What is BPS? It's the biopsychosocial model of wellness that can help reduce chronic pain. I'm Leonie Macpherson of Bodyology Massage. Let me explain BPS factors...

So, how does chronic pain develop in the first place? Pulling a muscle tells the brain to make the area hurt in an attempt to protect the area, but sometimes the ‘alarm’ does not switch off. Ninety percent of chronic back pain is due to oversensitivity. A sign of oversensitivity is when a client complains that their pain moves around the back, such as from the lumbar area to the shoulder, or if it is worse when the patient is stressed. So, in a nut shell… ‘pain’ and ‘damage’ are NOT the same thing.

We know that everything in the body heals within 6 months, after which we’re dealing with a nerve sensitivity, or pain issue. So we need to dis-anchor the link between the structural threat, and the perception of that threat. While traditional biomedical models of clinical medicine focus on pathophysiology and other biological approaches to disease, the BPS approach emphasises the importance of under-standing human health and illness in their fullest contexts. The BPS approach systematically considers biological, psychological, and social factors and their complex interactions in understanding health, illness, and health care delivery.

There are natural capacities that we possess; I.e., the body prefers to be ‘well’ but some subconscious activity can interfere with its ability to get on with the job of healing us, such as to reduce our cortisol level. So when a client’s pain does not go away once the injury has healed, massage therapists need to use a bit of psychology. I am quite intuitive and can often 'feel' (both intuitively and via palpation) when someone is carrying their pain around with them. If I get the client talking, a mental or emotional ‘clue’ often arises in conversation.

Studies have been done to see if chronic pain can be better managed with psychology as opposed to manual therapies such as physiotherapy or chiropractic intervention. One study was called ‘Graded Sensory Motor Retraining’ (a 12-step program), and the other was called ‘Pain Reprocessing Therapy’ (a type of CBT). Both theories had similarities. After the trials, it was determined that two thirds of the participants became pain free, or nearly so!

I have learnt that chronic pain is like having a particularly touchy car alarm; for example, if someone tries to break into your car, the alarm will start blaring.

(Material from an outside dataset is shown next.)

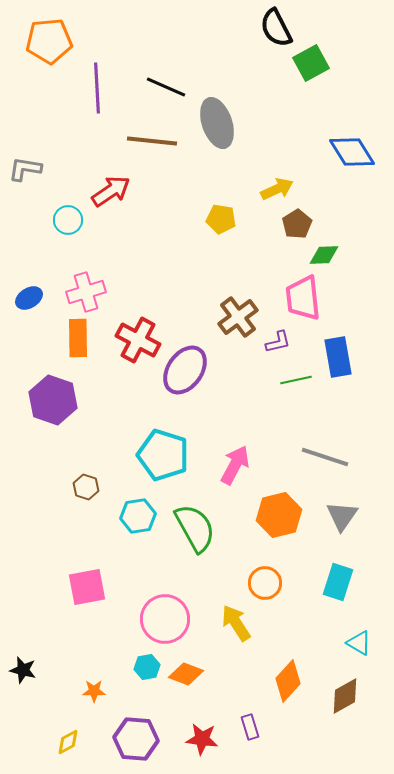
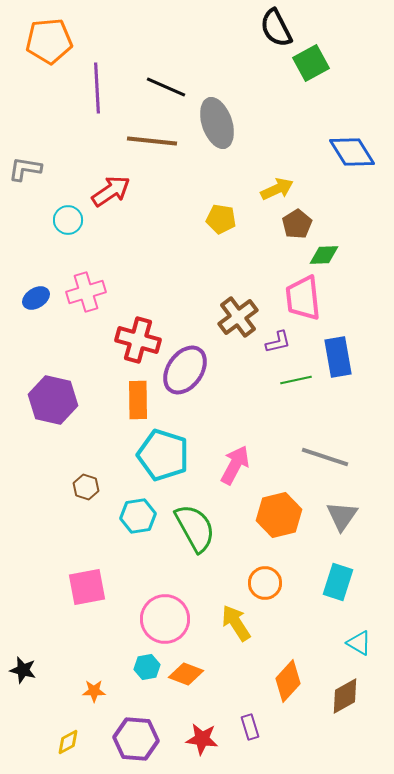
blue ellipse at (29, 298): moved 7 px right
orange rectangle at (78, 338): moved 60 px right, 62 px down
red cross at (138, 340): rotated 12 degrees counterclockwise
purple hexagon at (53, 400): rotated 6 degrees counterclockwise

That's fine — it's a useful warning that something's awry, but if a cat leaping onto the bonnet also sets it off, the alarm isn't serving a useful purpose (unless you really hate paw prints on your windshield). It is estimated that about 90% of chronic back pain is due to this oversensitive alarm, and not driven by a specific pathology or physical injury in the back. And it’s interesting to know that degenerative change and compressed discs don’t always cause pain, so telling someone that it DOES cause pain can make them feel threatened, which in turn can induce feelings of pain. Therefore, all medical professionals need to be careful how they communicate with their client.

Finally, when I learnt that opioid drugs (pain killers) have been proven to ‘fan the flames’ of pain, I decided to avoid recommending them to my clients. Instead, I use the BPS model of healing during all my treatment sessions and include relaxation techniques with every massage. That’s why if you come to me for a focussed remedial massage, you may also receive a gentle scalp massage and some relaxing techniques for the whole body. A little bit of nurturing goes a long way.